* EXERCISE REQUIREMENTS: The lines from the start of the records through the one containing "(3,3'-diaminobenzidine) immunohistochemical staining" are to be transcribed exactly, and nothing else.

Collected data entries:
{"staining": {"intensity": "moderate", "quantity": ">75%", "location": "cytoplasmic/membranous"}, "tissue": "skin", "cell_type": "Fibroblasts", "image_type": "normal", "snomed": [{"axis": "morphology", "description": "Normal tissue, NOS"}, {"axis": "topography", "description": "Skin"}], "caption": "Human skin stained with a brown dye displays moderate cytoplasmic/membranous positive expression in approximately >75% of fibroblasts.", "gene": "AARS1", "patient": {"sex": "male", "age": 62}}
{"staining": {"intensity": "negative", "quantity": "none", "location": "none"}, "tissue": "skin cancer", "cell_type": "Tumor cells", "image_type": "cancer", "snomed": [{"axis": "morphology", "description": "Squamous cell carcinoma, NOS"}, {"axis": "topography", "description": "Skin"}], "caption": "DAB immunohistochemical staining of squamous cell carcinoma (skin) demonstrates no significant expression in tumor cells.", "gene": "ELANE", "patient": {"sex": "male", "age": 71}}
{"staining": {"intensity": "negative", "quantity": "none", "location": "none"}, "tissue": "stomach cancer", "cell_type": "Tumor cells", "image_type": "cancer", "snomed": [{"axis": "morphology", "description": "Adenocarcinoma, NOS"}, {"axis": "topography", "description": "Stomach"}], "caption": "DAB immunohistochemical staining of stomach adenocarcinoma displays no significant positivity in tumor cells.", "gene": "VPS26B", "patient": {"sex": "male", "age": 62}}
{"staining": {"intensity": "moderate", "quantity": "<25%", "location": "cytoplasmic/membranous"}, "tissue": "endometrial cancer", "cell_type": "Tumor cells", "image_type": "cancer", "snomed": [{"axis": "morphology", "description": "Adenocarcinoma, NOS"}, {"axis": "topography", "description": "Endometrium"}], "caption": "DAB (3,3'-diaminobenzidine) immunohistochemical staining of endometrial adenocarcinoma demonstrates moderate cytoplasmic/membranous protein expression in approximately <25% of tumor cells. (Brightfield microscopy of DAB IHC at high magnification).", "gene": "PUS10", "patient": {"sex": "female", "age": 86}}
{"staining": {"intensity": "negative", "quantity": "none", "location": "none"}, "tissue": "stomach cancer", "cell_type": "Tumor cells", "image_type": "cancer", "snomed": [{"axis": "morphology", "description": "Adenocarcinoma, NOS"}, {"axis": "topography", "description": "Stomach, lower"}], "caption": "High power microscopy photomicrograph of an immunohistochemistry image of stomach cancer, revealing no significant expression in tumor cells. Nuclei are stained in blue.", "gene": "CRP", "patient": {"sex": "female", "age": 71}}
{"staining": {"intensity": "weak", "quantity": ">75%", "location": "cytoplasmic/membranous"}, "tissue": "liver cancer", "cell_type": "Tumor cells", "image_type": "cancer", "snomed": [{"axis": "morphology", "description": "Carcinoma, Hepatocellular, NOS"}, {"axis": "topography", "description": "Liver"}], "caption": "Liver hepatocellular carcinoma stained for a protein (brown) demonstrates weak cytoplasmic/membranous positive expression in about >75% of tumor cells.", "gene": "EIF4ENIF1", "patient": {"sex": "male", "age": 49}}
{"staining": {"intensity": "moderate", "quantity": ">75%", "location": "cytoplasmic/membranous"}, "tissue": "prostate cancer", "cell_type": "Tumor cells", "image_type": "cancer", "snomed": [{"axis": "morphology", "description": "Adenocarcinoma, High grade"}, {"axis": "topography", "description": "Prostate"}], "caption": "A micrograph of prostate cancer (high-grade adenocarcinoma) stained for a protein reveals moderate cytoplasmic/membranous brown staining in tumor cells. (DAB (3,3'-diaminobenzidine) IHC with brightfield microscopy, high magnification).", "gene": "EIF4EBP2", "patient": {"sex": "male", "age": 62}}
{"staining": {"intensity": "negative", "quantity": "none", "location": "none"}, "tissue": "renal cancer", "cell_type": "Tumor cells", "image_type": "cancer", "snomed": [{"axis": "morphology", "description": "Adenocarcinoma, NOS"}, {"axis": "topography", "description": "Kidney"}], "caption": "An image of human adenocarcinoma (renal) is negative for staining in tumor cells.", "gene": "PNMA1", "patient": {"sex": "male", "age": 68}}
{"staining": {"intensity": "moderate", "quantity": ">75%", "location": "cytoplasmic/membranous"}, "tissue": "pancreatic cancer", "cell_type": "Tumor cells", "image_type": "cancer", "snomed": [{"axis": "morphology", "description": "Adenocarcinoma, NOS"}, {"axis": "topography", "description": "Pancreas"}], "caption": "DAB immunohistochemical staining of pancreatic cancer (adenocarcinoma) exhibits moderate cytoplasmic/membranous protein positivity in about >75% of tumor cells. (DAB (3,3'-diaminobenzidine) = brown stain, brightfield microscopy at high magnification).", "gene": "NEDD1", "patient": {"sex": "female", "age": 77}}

* RESPONSE TO THE EXERCISE:
{"staining": {"intensity": "moderate", "quantity": ">75%", "location": "cytoplasmic/membranous"}, "tissue": "skin", "cell_type": "Fibroblasts", "image_type": "normal", "snomed": [{"axis": "morphology", "description": "Normal tissue, NOS"}, {"axis": "topography", "description": "Skin"}], "caption": "Human skin stained with a brown dye displays moderate cytoplasmic/membranous positive expression in approximately >75% of fibroblasts.", "gene": "AARS1", "patient": {"sex": "male", "age": 62}}
{"staining": {"intensity": "negative", "quantity": "none", "location": "none"}, "tissue": "skin cancer", "cell_type": "Tumor cells", "image_type": "cancer", "snomed": [{"axis": "morphology", "description": "Squamous cell carcinoma, NOS"}, {"axis": "topography", "description": "Skin"}], "caption": "DAB immunohistochemical staining of squamous cell carcinoma (skin) demonstrates no significant expression in tumor cells.", "gene": "ELANE", "patient": {"sex": "male", "age": 71}}
{"staining": {"intensity": "negative", "quantity": "none", "location": "none"}, "tissue": "stomach cancer", "cell_type": "Tumor cells", "image_type": "cancer", "snomed": [{"axis": "morphology", "description": "Adenocarcinoma, NOS"}, {"axis": "topography", "description": "Stomach"}], "caption": "DAB immunohistochemical staining of stomach adenocarcinoma displays no significant positivity in tumor cells.", "gene": "VPS26B", "patient": {"sex": "male", "age": 62}}
{"staining": {"intensity": "moderate", "quantity": "<25%", "location": "cytoplasmic/membranous"}, "tissue": "endometrial cancer", "cell_type": "Tumor cells", "image_type": "cancer", "snomed": [{"axis": "morphology", "description": "Adenocarcinoma, NOS"}, {"axis": "topography", "description": "Endometrium"}], "caption": "DAB (3,3'-diaminobenzidine) immunohistochemical staining of endometrial adenocarcinoma demonstrates moderate cytoplasmic/membranous protein expression in approximately <25% of tumor cells. (Brightfield microscopy of DAB IHC at high magnification).", "gene": "PUS10", "patient": {"sex": "female", "age": 86}}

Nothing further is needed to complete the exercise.